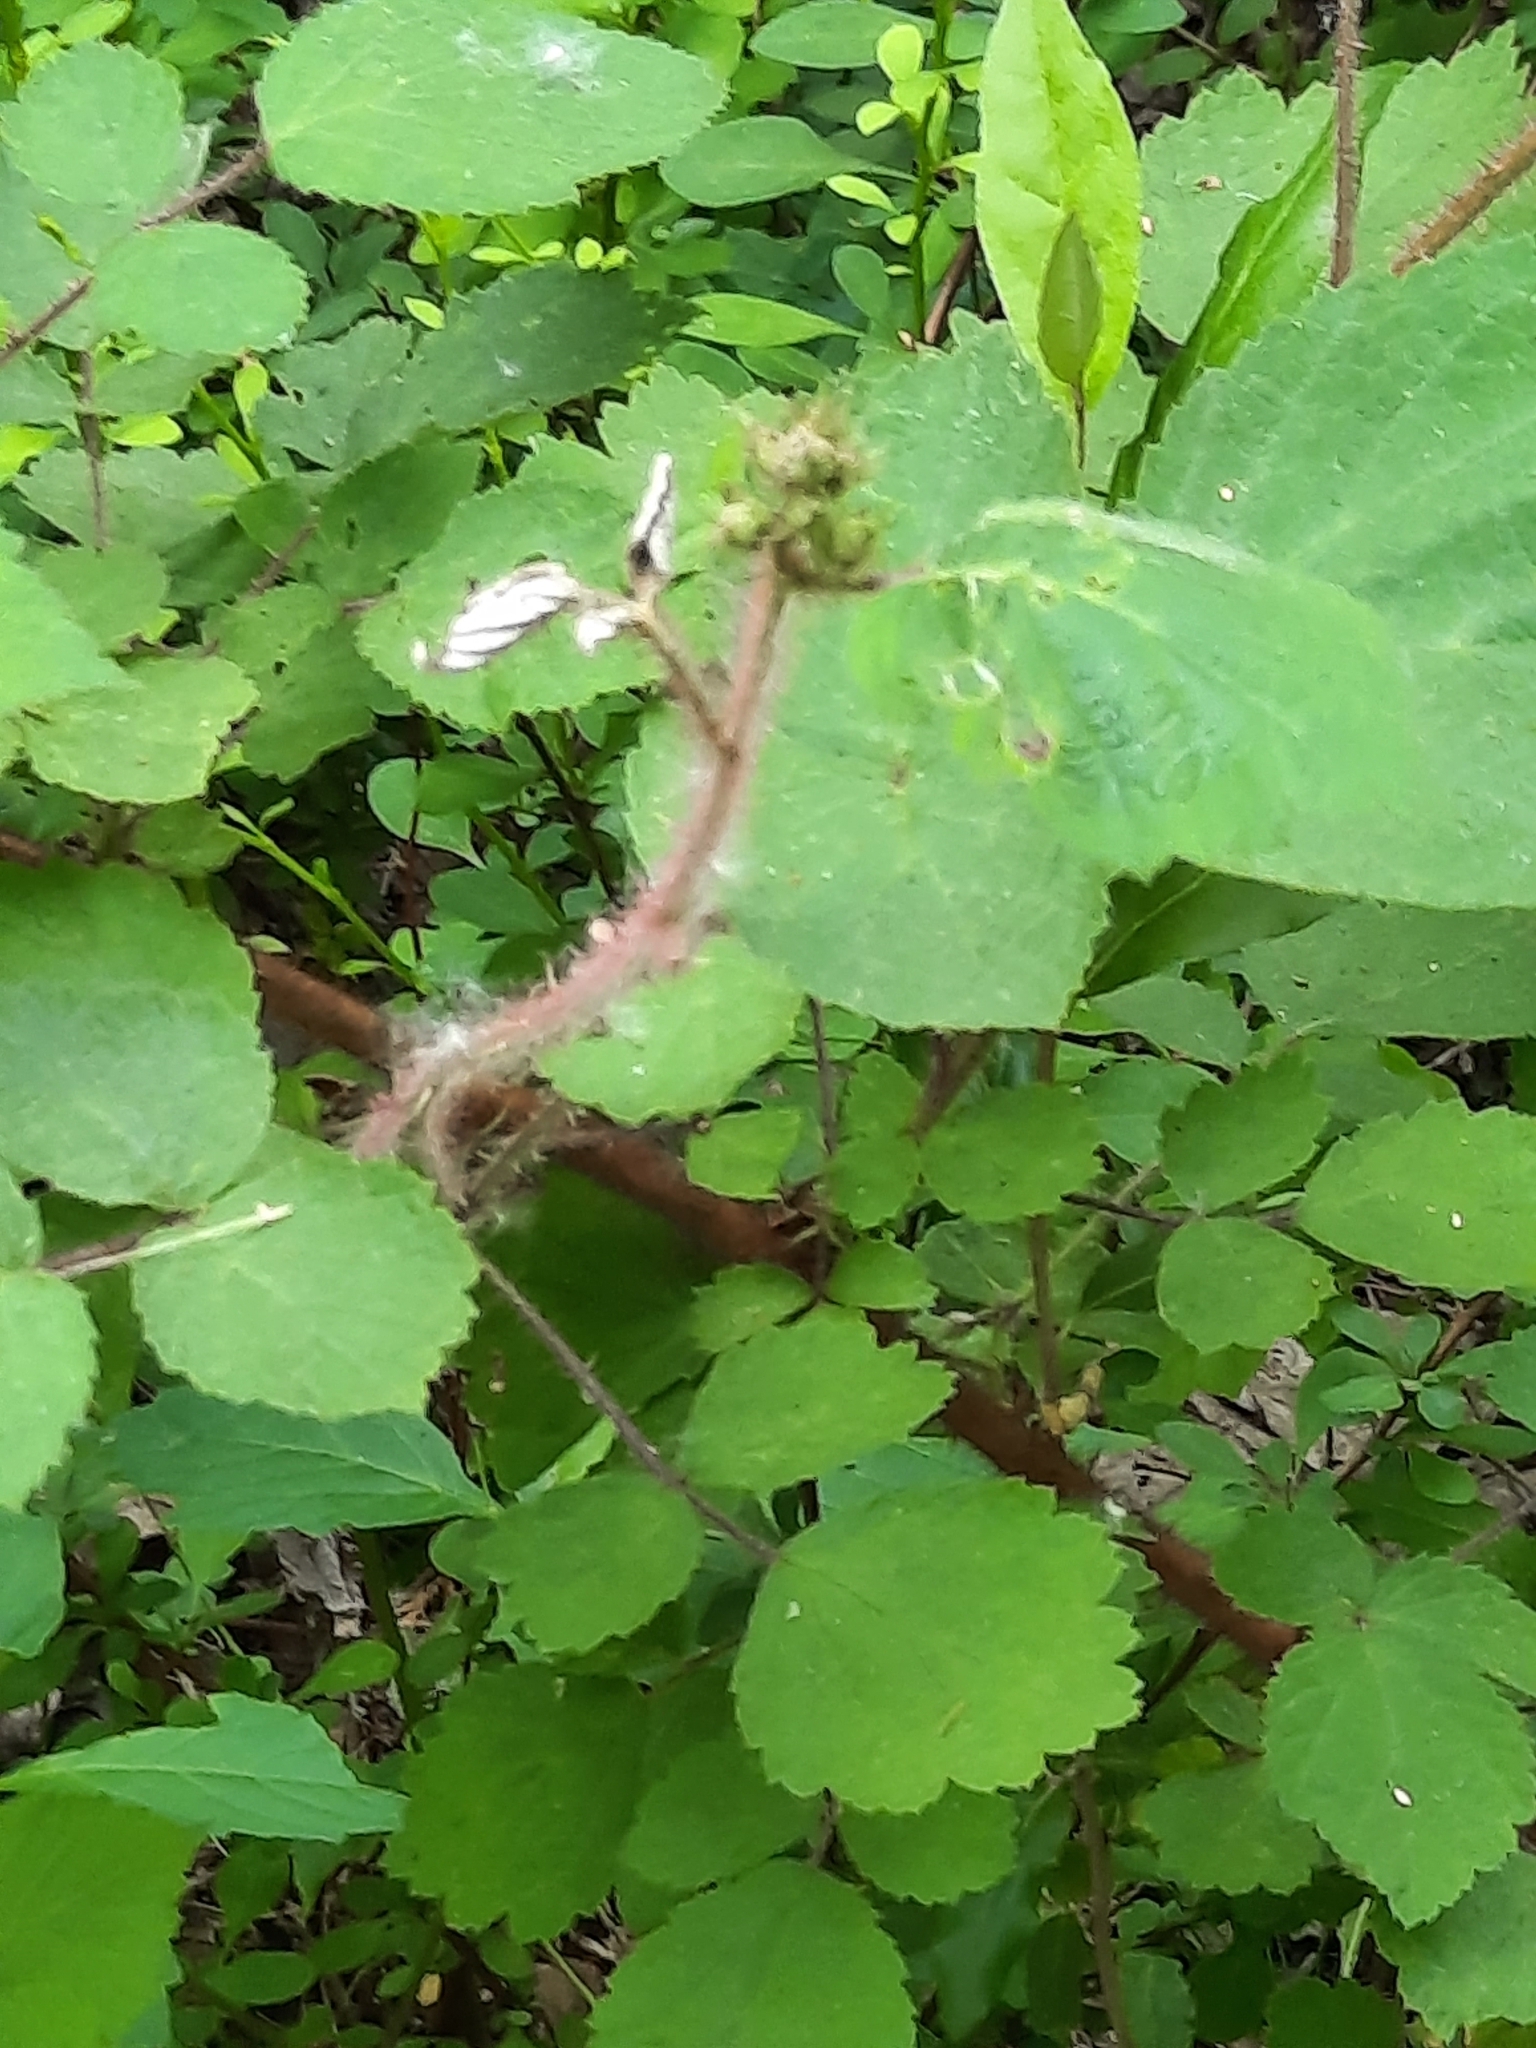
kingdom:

--

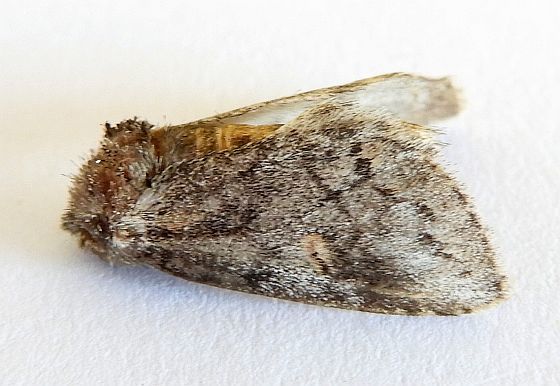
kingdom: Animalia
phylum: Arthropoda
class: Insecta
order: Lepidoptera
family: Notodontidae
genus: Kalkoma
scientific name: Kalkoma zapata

---

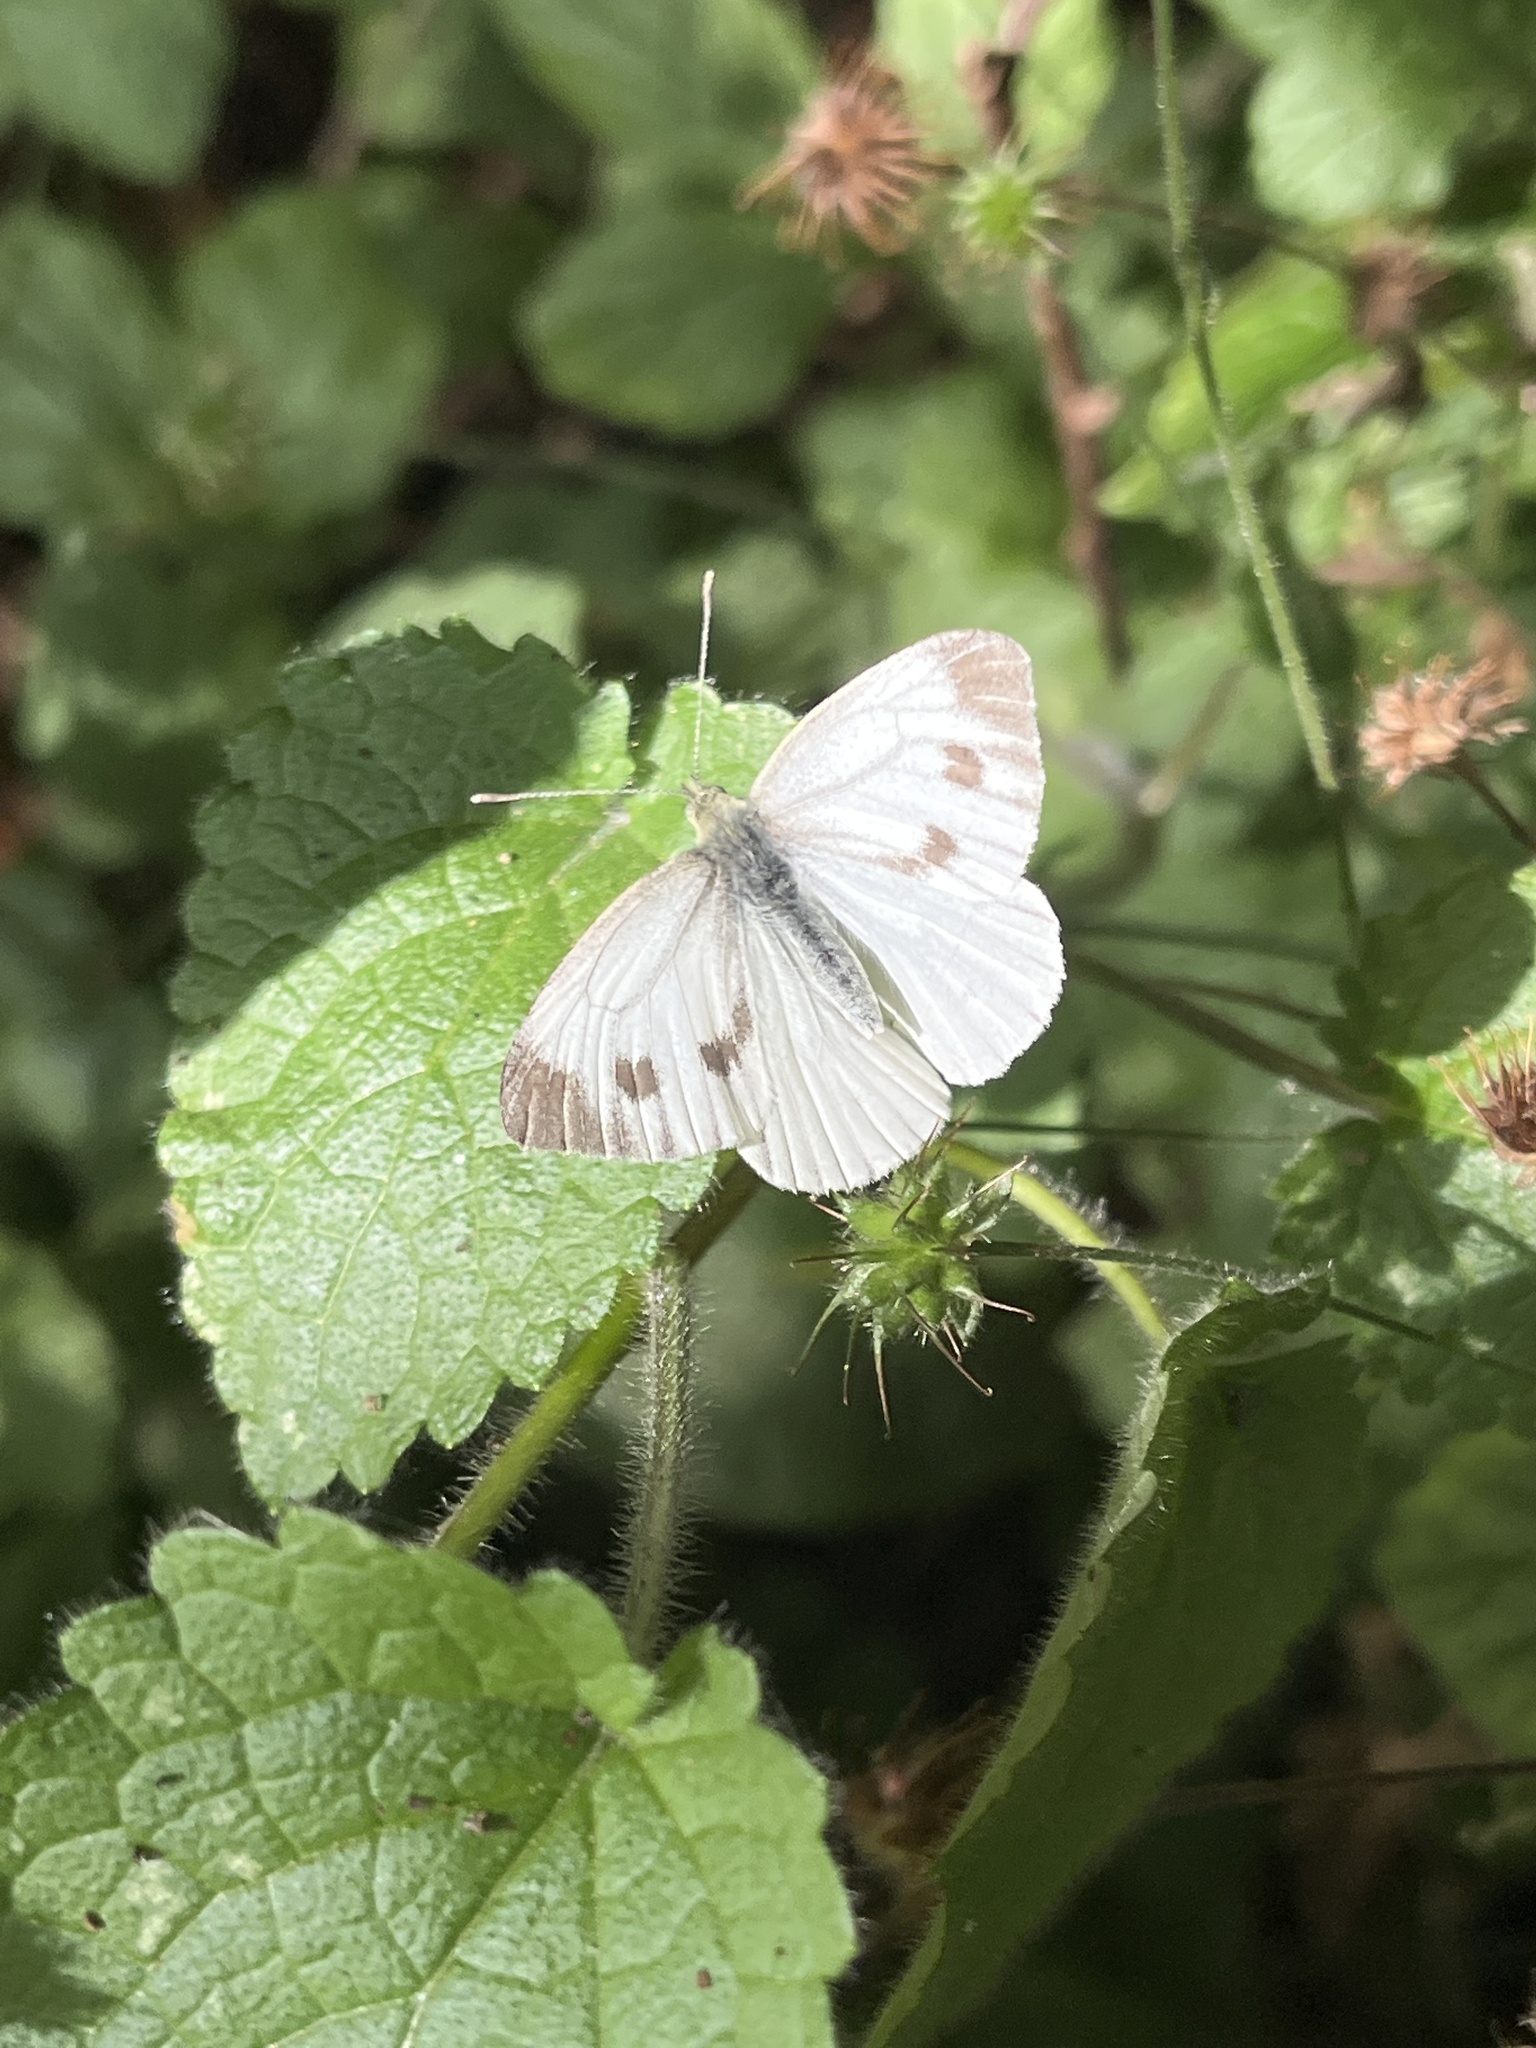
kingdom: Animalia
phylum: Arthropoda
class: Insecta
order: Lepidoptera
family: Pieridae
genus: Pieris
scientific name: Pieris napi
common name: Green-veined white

> **What you are asked to do**:
Identify every line of the material above that contains the word "name", and copy each of those lines in full.

> **Task answer**:
scientific name: Kalkoma zapata
scientific name: Pieris napi
common name: Green-veined white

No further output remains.